Our personal data enables us who we are as a person establishing its relational value. It has immense economic value being the most valuable asset in this digital age and an individual’s data, when bundled into a data set, provides insights and analytics that are useful for collective interest, hence it creates collective value for society. However, Tech companies are quite disreputable for unethically using, selling, reselling and trading individuals’ data without them knowing for pure profit-making purpose violating fundamental human rights- Privacy and Data Protection. To safeguard these basic essences of humanity, under article 22 of GDPR, automated data processing can be challenged by data subjects if the automated decision impacts them negatively,i.e., legally or significantly. However, there are three exemptions.

  • Essential nature: If the data processing is vital to perform a legal agreement task
  • Bounded by the law of the land: If the authorities legally approve the data processing and this is for the common good/ welfare of the nation. Also, the data subject is adequately protected with appropriate measures.
  • Explicit Consent: If the data processing is the result of the data subject’s unambiguous consent.

Therefore, personal data processing is strictly prohibited unless it is expressly allowed by law, or the data subject has consented to the processing. The GDPR is based on the fundamental principle of consent, and it places the highest standard for consent, providing people with true discretion and power. Genuine consent should empower individuals, build trust and engagement. Under article 7 of the GDPR Conditions of Consent, the data subjects are asked for their consent by providing information to help them understand the question and its implications to make a very well-informed decision. Consent is described in Article 4 of the GDPR as “any freely given, specific, informed and unambiguous […] clear affirmative action” through which an individual gives permission for their personal data to be handled in a specific way. That can be broken down into five components:

  1. Freely granted – the individual must not be coerced into giving consent or face any consequences if they do not.
  2. Specific – Individual must be asked to provide free consent to each individual forms of data processing.
  3. Informed – the individual must be made conscious of what they are committing to.
  4. Unambiguous – language must be clear and simple.
  5. A clear affirmative action is required – the individual must explicitly agree by doing or saying something.

Example 1:

The consent notice has failed to comply with the GDPR’s requirements on consent.

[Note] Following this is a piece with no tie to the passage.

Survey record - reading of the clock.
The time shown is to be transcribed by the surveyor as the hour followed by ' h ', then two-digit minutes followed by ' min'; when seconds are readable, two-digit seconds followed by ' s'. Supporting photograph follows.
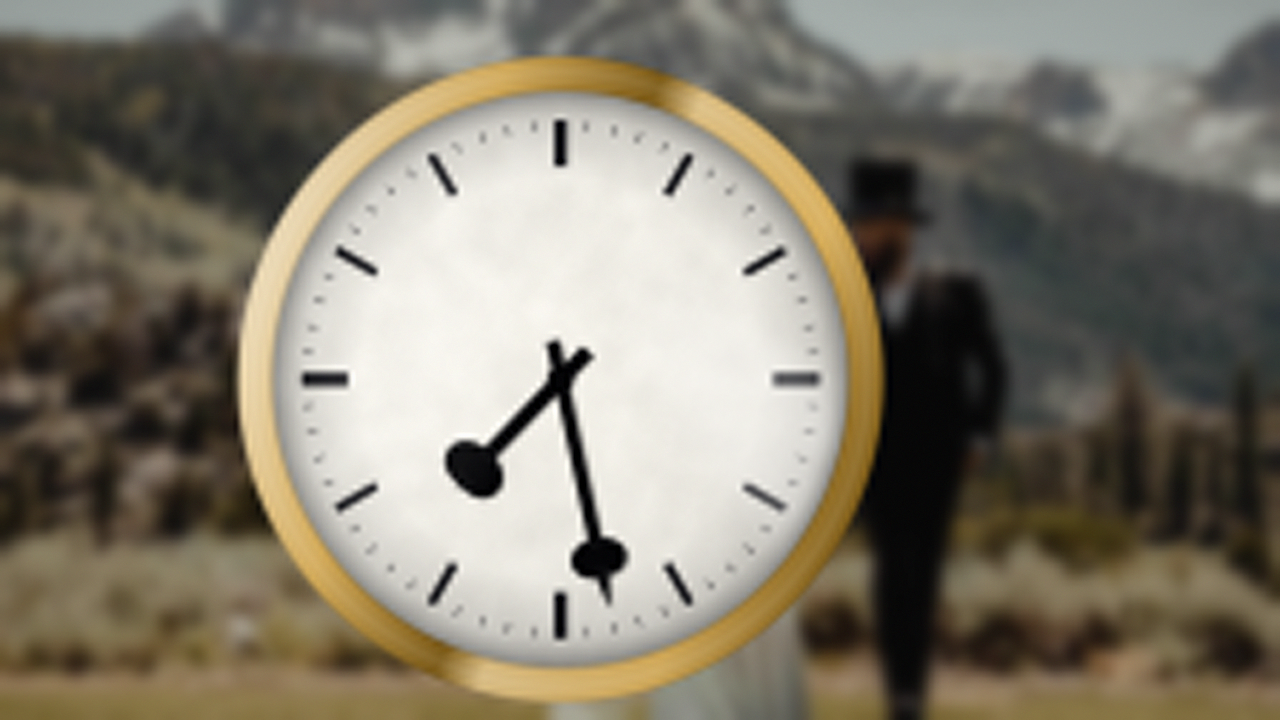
7 h 28 min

  1. Freely given: Pre-ticked box confirms that you are not free at your consent will. The notice is pressurising you to select some of the boxes.
  2. Specific: The company might send you other types of communication and claim that you only unsubscribed newsletter, special deals, industry news and quarterly account updates.
  3. Informed: Here in this case, you are not much informed about the kind of communications you are subscribing.
  4. Unambiguous: It is not clear if they have any other forms of marketing communication that by default you are subscribing to, you only know that you are rejecting these 4 options.
  5. Clear affirmative action: This is also not fulfilled as there is no clear statement (For example, I do understand and provide my consent to process my personal data for special deals).

Example 2:

The example is not even asking for your consent. If you want to use their website, you by default have to accept the Cookies and Privacy notice. Under the five elements of the GDPR consent, you are not freely giving your consent rather the notice is pressurising you to do so. It is violating the key founding principle to gain consent via a clear affirmative statement. For example, I do understand and accept the use of cookies. Also, this notice is not unambiguous(you have no information regarding the company’s cookies & privacy policy). Therefore, it is not complying with the GDPR requirements.

This implies that the consent necessitates a positive opt-in. That prohibits to use of pre-ticked boxes or some other means of gaining approval by default. Explicit consent necessitates a very precise and explicit declaration of consent. Your consent or permission to process your personal data under GDPR is distinct from any other terms and conditions. Consent notice is very specific, and you require to provide separate consent for separate things. Each notice is descriptive and succinct, provides the names of any third-party controllers who will depend on the permission. The regulation makes it easy for people to withdraw consent, requiring data collectors to provide a clear guideline on how to withdraw any consent. Consent should be reviewed on a regular basis and refreshed if anything changes by both parties.  If all of these five elements are absent, you do not have consent under the GDPR.